As technology advances, new products and services are created that have new communication requirements in terms of throughput, signal quality and transmission delay. Many of these new use cases such as augmented reality/virtual reality (AR/VR), gaming, self-driving cars, remote medical imaging, etc., require low latency and reliability. For example, some transmissions require about a 1 millisecond end-to-end latency and/or lossless transmissions such that retransmissions occur if packets are lost. Most of these use cases utilize Transmission Control Protocol (TCP), where the end-to-end transport control keeps track of which packets are acknowledged and which packets require retransmission. If an acknowledgement signal (ACK) is not received within a timeout period for a packet, then the packet is retransmitted.
A new user plane for a future generation network (e.g., 5G) has end-to-end latency that is significantly less than HO duration and a small retransmission timeout period.
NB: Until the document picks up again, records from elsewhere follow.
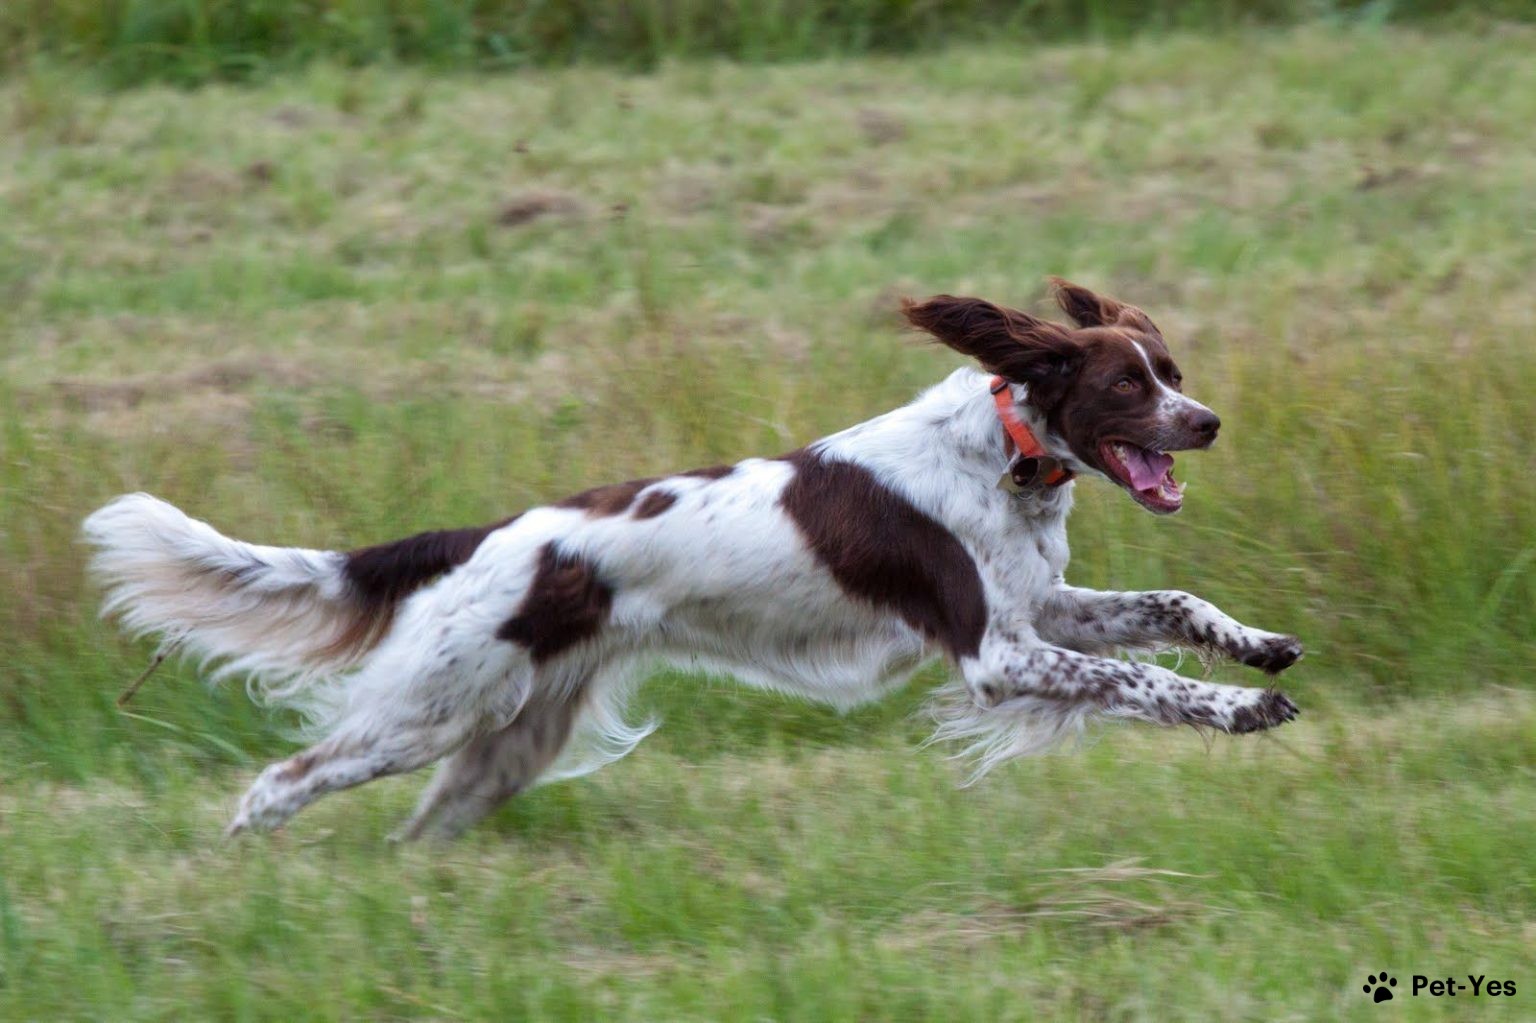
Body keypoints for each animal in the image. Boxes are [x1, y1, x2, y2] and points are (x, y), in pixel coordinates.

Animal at [84, 276, 1302, 835]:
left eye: (1173, 369)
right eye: (1126, 383)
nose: (1208, 422)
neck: (1005, 455)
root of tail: (493, 536)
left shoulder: (1039, 609)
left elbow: (1172, 603)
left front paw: (1259, 647)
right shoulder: (996, 652)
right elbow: (1140, 678)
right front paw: (1240, 710)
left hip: (506, 739)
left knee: (424, 819)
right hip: (431, 706)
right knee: (285, 776)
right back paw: (240, 860)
As a result, traffic sources are more likely to retransmit packets already buffered in the network due to the mobility management mechanism, thereby causing excessive duplication in high data rate communications and more latency.
Problems that occur when HO duration (Th) is significantly greater than round trip time (RTT), that is, the duration for a small Internet Protocol (IP) packet to travel from a traffic source through the network to a destination, and back, will now be illustrated with reference to FIG. 1. FIG. 1 depicts a mobile communication network 16 wherein a UE 22 undergoes a HO from a first base station (e.g., a source E-UTRAN NodeB (SeNB)) 14a to a second base station (e.g., target eNB (TeNB)) 14b. In high-speed networks, a traffic source 20 sends a relatively large number of packets. The traffic source sets a retransmission timeout period as α×RTT (where α>1, but small). The traffic source is self-clocked by ACKs from the UE 22. In other words, the traffic source 20 sends more packets as more ACKs are received from the UE 22. Once a packet's retransmission timeout period expires, the subsequent in-flight packets also expire and are retransmitted and clocked by the ACK of earlier packets. During HO, in-flight packets are buffered in the network 16 and the UE 22 is in an outage state (e.g., the UE 22 cannot transmit or receive any packets). Since HO time is much greater than end-to-end retransmission timeout, all in-flight packets before the handover (i.e., P1 to PK) expire and are retransmitted by the traffic source 20, which creates congestion and more latency after HO is completed.